Tito Ungkap Info di Balik Aksi 212, Ada yang Ingin Arahkan ke DPR

Siswanto, Bagus Santosa

Senin, 05 Desember 2016 | 15:03 WIB
Tito Ungkap Info di Balik Aksi 212, Ada yang Ingin Arahkan ke DPR
Kapolri Jenderal Tito Karnavian di Mabes Polri, Jalan Trunojoyo, Jakarta Selatan, Senin (21/11/2016). (suara.com/Agung Shandy Lesmana)

Suara.com - Di hadapan Komisi III DPR, hari ini, Kapolri Jenderal Tito Karnavian mengungkapkan usaha Polri untuk menjaga Ibu Kota Jakarta segala kemungkinan terkait aksi 2 Desember. Seperti diketahui, penyelenggara aksi tersebut semula ngotot untuk aksi di sepanjang Jalan Sudirman hingga Jalan M. H. Thamrin. Tetapi setelah dilakukan negosiasi, penyelenggara acara luluh dan mau memindahkan tempat aksi di dalam lapangan Monumen Nasional.

"Kami lakukan langkah yang cukup keras. Pertama, kami melarang kegiatan tersebut dan kita mengancam untuk membubarkan sesuai UU. Tapi logikanya kalau sudah berkumpul ribuan orang, membubarkannya akan sangat sulit. Bisa konflik, bentrok, emosi masa akan muncul dan akhirnya timbul korban," kata Tito.

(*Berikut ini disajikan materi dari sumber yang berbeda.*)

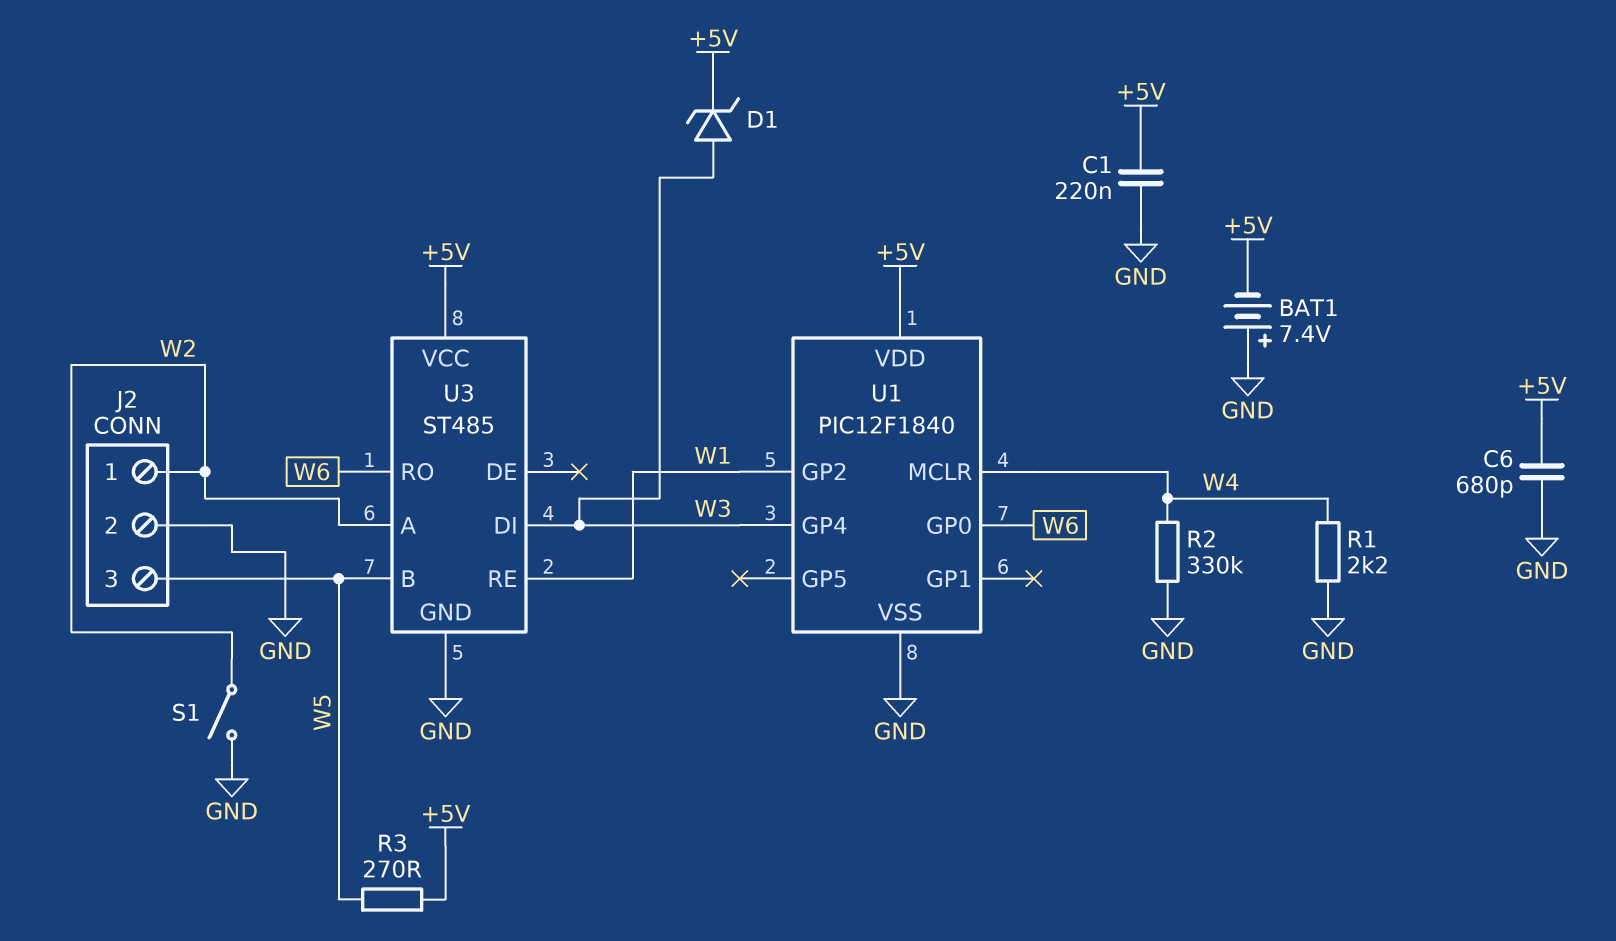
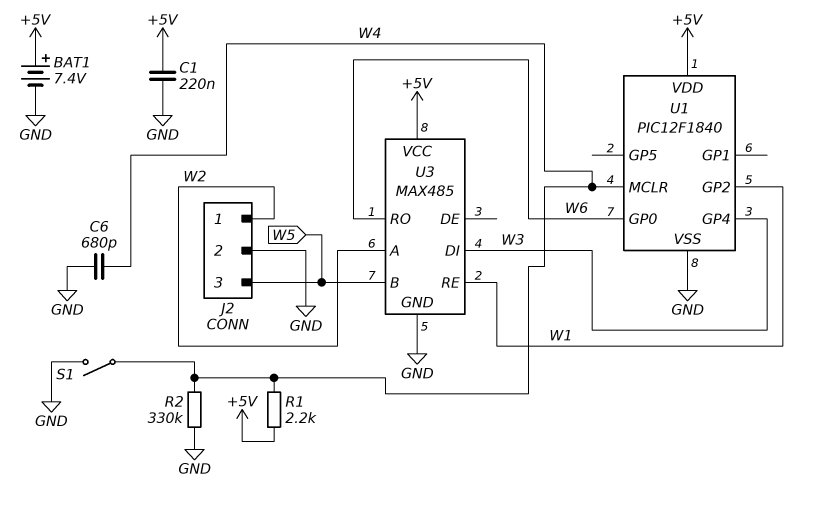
BAT1: 7.4V (plus GND, minus +5V) -> 7.4V (plus +5V, minus GND)
C6: 680pF (+5V, GND) -> 680pF (GND, W4)
D1: zener (A W3, K +5V) -> none
R1: 2.2k (GND, W4) -> 2.2k (+5V, W4)
R3: 270 (+5V, W5) -> none
S1: switch (GND, W2) -> switch (GND, W4)
U3: ST485 -> MAX485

Apalagi, menjelang 2 Desember, Tito mencium adanya gerakan dari kelompok ‎tertentu yang ingin memanfaatkan aksi damai dengan agenda politik yang lain.

"Saya sempat tanya, 'kegiatan 2 Desember ini dalam rangka tuntutan hukum atau ikut dalam upaya menduduki DPR dan agenda politik lain?'. Mereka bilang tidak. 'oke kalau begitu, jangan gunakan Jalan Sudirman-Thamrin'," kata Tito.

Tito mengatakan bila aksi hari itu benar-benar digelar di Jalan Sudirman sampai Thamrin, barisan massa akan sampai kawasan Semanggi, Senayan, bahkan di depan gedung DPR dan MPR.

"Kalau begitu, ada trigger sedikit saja akan meledak sekali," tutur Tito.

Itu sebabnya, ketika itu Tito melarang aksi dilakukan di jalanan karena sudah pasti akan mengganggu ketertiban umum.

Penyelenggara aksi kemudian menanyakan kepada Tito mengenai lokasi mana yang tepat. Sebab, jika dilakukan di Masjid Istiqlal, tentu tidak akan bisa menampung massa yang datang dari berbagai daerah. Belum lagi, kalau dipaksakan di Istiqlal, peristiwa 4 November akan terulang, yaitu banyak orang yang terinjak-injak karena saking banyaknya jamaah.

"Jadi lebih baik di tempat yang terbuka, mereka sarankan. Dan akhirnya kita sepakati, tempatnya di Monas," kata dia.

Sampai akhirnya Tito menawarkan aksi di lapangan Monas. Selain tempatnya lega, juga lebih mudah diawasi untuk mencegah adanya kelompok politik yang ingin mengarahkan massa ke gedung DPR.

"Sehingga kita akomodir dan menekankan agenda ini adalah hanya untuk ibadah. Yaitu ibadah yang murni bukan seperti 4 November. Kalau 4 November, Salat Jumatnya digunakan untuk kumpul, selesai Salat baru bergerak orasi. Nah di sini kami minta settingnya murni ibadah," kata dia.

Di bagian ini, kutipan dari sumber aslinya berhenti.